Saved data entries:

■ ■ ■ ■ ■

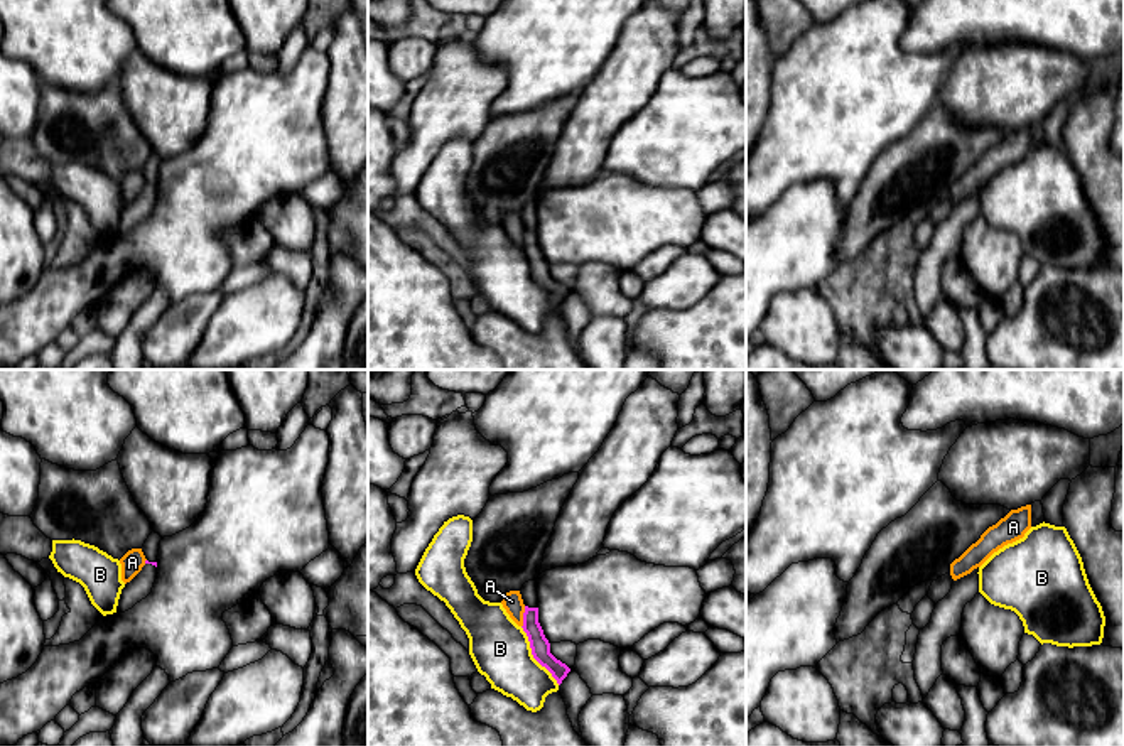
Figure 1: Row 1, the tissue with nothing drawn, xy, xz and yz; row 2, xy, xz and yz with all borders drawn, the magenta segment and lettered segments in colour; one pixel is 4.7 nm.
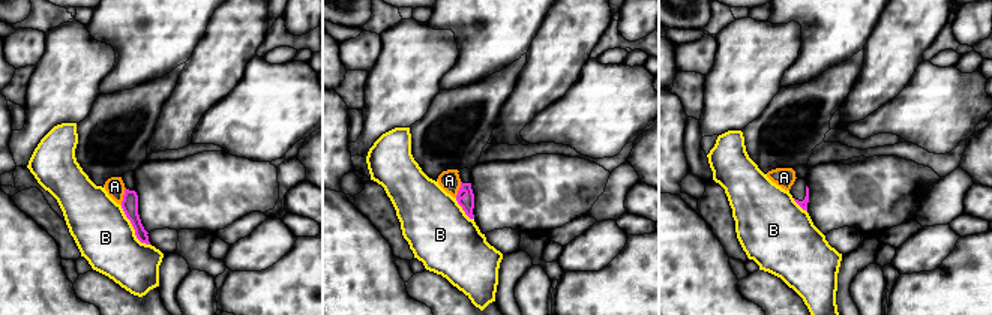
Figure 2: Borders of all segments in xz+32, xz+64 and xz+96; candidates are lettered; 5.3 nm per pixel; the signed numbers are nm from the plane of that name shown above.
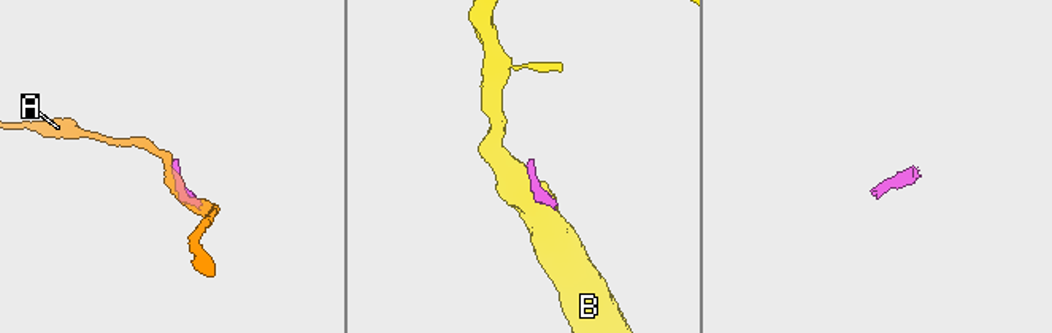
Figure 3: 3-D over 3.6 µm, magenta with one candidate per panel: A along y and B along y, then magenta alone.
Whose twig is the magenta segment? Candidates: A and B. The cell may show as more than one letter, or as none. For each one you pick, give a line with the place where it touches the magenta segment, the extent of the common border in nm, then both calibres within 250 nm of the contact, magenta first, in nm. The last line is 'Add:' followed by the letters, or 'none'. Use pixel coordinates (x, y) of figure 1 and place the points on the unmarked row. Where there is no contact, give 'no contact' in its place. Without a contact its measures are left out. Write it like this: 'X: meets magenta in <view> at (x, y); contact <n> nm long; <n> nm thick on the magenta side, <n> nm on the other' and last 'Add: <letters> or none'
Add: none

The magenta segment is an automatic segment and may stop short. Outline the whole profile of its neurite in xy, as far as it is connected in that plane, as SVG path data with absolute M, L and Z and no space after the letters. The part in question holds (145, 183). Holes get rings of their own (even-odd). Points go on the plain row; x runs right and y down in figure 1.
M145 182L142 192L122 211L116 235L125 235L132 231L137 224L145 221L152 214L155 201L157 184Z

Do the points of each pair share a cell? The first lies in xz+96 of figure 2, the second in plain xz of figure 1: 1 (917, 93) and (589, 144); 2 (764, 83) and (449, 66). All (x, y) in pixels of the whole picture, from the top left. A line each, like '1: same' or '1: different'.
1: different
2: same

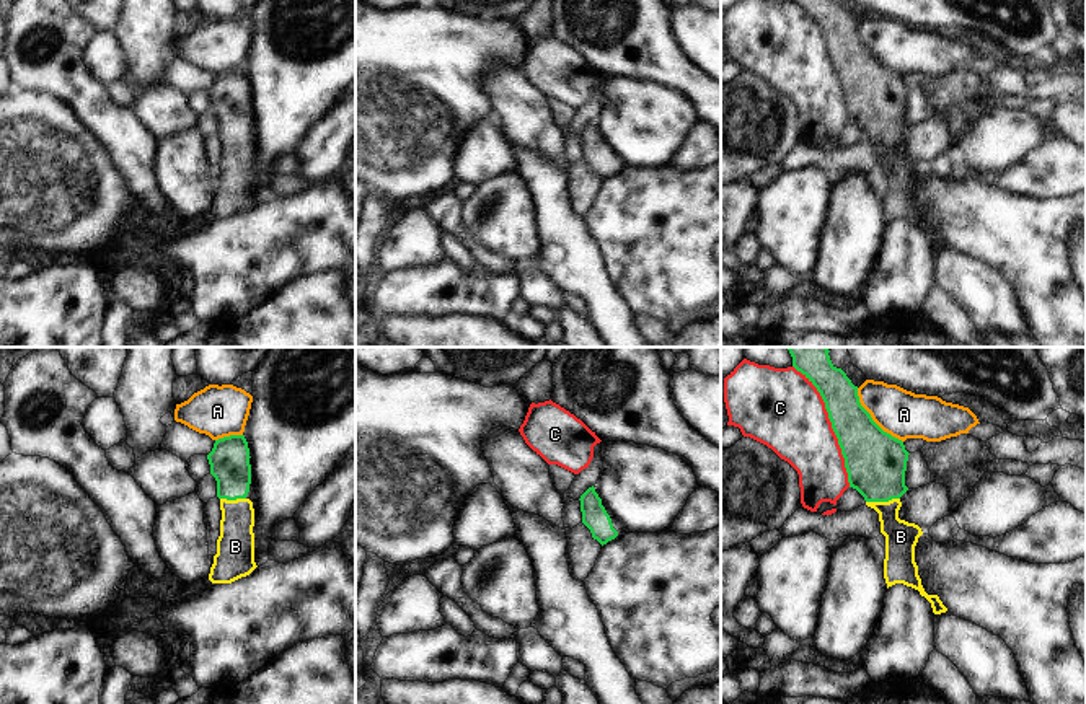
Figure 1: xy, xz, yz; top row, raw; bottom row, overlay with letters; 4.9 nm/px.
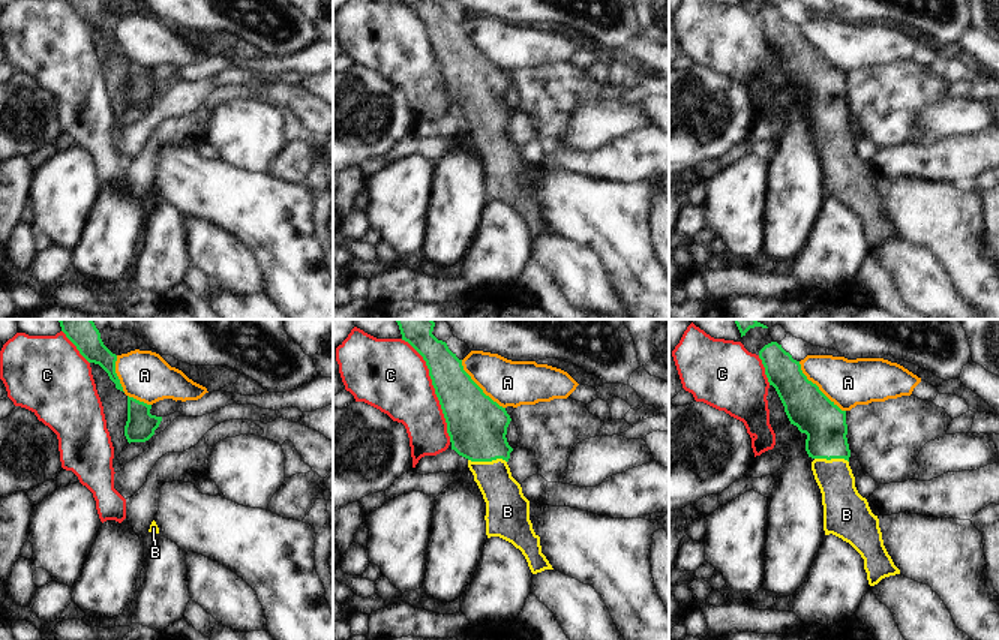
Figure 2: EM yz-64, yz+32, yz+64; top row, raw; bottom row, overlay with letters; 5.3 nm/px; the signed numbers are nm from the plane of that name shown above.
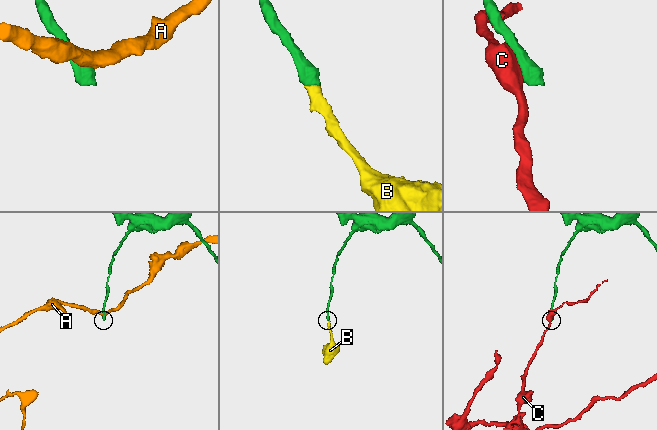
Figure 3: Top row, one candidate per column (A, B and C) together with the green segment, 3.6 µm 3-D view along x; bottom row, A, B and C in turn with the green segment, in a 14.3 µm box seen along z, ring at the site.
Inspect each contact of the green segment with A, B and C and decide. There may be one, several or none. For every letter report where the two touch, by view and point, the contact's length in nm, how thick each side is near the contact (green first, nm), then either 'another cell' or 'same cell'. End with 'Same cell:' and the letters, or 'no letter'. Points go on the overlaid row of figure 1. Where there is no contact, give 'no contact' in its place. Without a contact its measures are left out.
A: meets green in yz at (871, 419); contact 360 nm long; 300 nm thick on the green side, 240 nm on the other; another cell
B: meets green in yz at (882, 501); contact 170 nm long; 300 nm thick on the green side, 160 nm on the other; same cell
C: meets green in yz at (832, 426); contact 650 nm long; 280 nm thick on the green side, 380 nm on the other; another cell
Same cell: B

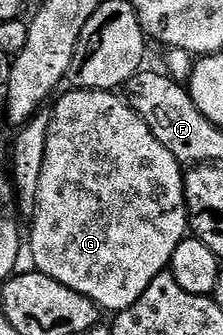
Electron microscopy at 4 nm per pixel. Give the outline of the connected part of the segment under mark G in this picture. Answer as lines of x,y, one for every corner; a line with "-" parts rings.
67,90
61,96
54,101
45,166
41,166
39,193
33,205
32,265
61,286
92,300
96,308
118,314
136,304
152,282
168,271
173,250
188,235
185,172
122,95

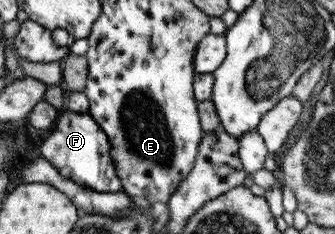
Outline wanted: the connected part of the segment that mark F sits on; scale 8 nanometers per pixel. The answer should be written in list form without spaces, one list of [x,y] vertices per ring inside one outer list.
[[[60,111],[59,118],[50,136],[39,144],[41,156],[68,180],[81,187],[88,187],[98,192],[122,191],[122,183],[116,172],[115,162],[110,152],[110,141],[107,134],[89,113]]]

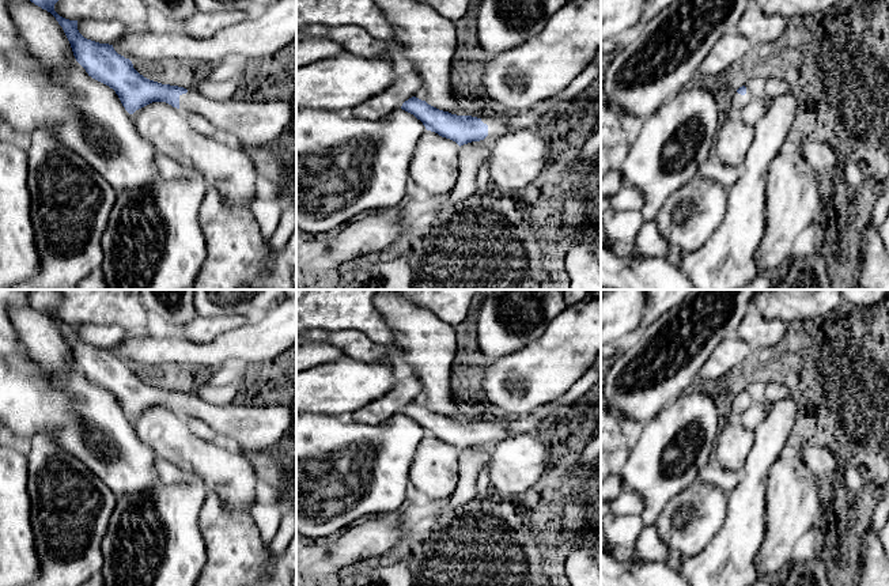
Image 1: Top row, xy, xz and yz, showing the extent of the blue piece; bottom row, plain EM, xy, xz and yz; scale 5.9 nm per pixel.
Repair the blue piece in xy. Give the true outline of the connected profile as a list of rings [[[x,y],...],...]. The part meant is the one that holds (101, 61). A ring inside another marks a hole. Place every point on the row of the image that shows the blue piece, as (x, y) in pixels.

■ ■ ■ ■ ■

Every record above should be set down exactly, with the pictures left out.

Answer to the exercise:
Figure 1: Row 1, the tissue with nothing drawn, xy, xz and yz; row 2, xy, xz and yz with all borders drawn, the magenta segment and lettered segments in colour; one pixel is 4.7 nm.
Figure 2: Borders of all segments in xz+32, xz+64 and xz+96; candidates are lettered; 5.3 nm per pixel; the signed numbers are nm from the plane of that name shown above.
Figure 3: 3-D over 3.6 µm, magenta with one candidate per panel: A along y and B along y, then magenta alone.
Whose twig is the magenta segment? Candidates: A and B. The cell may show as more than one letter, or as none. For each one you pick, give a line with the place where it touches the magenta segment, the extent of the common border in nm, then both calibres within 250 nm of the contact, magenta first, in nm. The last line is 'Add:' followed by the letters, or 'none'. Use pixel coordinates (x, y) of figure 1 and place the points on the unmarked row. Where there is no contact, give 'no contact' in its place. Without a contact its measures are left out. Write it like this: 'X: meets magenta in <view> at (x, y); contact <n> nm long; <n> nm thick on the magenta side, <n> nm on the other' and last 'Add: <letters> or none'
Add: none

The magenta segment is an automatic segment and may stop short. Outline the whole profile of its neurite in xy, as far as it is connected in that plane, as SVG path data with absolute M, L and Z and no space after the letters. The part in question holds (145, 183). Holes get rings of their own (even-odd). Points go on the plain row; x runs right and y down in figure 1.
M145 182L142 192L122 211L116 235L125 235L132 231L137 224L145 221L152 214L155 201L157 184Z

Do the points of each pair share a cell? The first lies in xz+96 of figure 2, the second in plain xz of figure 1: 1 (917, 93) and (589, 144); 2 (764, 83) and (449, 66). All (x, y) in pixels of the whole picture, from the top left. A line each, like '1: same' or '1: different'.
1: different
2: same

Figure 1: xy, xz, yz; top row, raw; bottom row, overlay with letters; 4.9 nm/px.
Figure 2: EM yz-64, yz+32, yz+64; top row, raw; bottom row, overlay with letters; 5.3 nm/px; the signed numbers are nm from the plane of that name shown above.
Figure 3: Top row, one candidate per column (A, B and C) together with the green segment, 3.6 µm 3-D view along x; bottom row, A, B and C in turn with the green segment, in a 14.3 µm box seen along z, ring at the site.
Inspect each contact of the green segment with A, B and C and decide. There may be one, several or none. For every letter report where the two touch, by view and point, the contact's length in nm, how thick each side is near the contact (green first, nm), then either 'another cell' or 'same cell'. End with 'Same cell:' and the letters, or 'no letter'. Points go on the overlaid row of figure 1. Where there is no contact, give 'no contact' in its place. Without a contact its measures are left out.
A: meets green in yz at (871, 419); contact 360 nm long; 300 nm thick on the green side, 240 nm on the other; another cell
B: meets green in yz at (882, 501); contact 170 nm long; 300 nm thick on the green side, 160 nm on the other; same cell
C: meets green in yz at (832, 426); contact 650 nm long; 280 nm thick on the green side, 380 nm on the other; another cell
Same cell: B

Electron microscopy at 4 nm per pixel. Give the outline of the connected part of the segment under mark G in this picture. Answer as lines of x,y, one for every corner; a line with "-" parts rings.
67,90
61,96
54,101
45,166
41,166
39,193
33,205
32,265
61,286
92,300
96,308
118,314
136,304
152,282
168,271
173,250
188,235
185,172
122,95

Outline wanted: the connected part of the segment that mark F sits on; scale 8 nanometers per pixel. The answer should be written in list form without spaces, one list of [x,y] vertices per ring inside one outer list.
[[[60,111],[59,118],[50,136],[39,144],[41,156],[68,180],[81,187],[88,187],[98,192],[122,191],[122,183],[116,172],[115,162],[110,152],[110,141],[107,134],[89,113]]]

Image 1: Top row, xy, xz and yz, showing the extent of the blue piece; bottom row, plain EM, xy, xz and yz; scale 5.9 nm per pixel.
Repair the blue piece in xy. Give the true outline of the connected profile as a list of rings [[[x,y],...],...]. The part meant is the one that holds (101, 61). A ring inside another marks a hole. Place every point on the row of the image that shows the blue piece, as (x, y) in pixels.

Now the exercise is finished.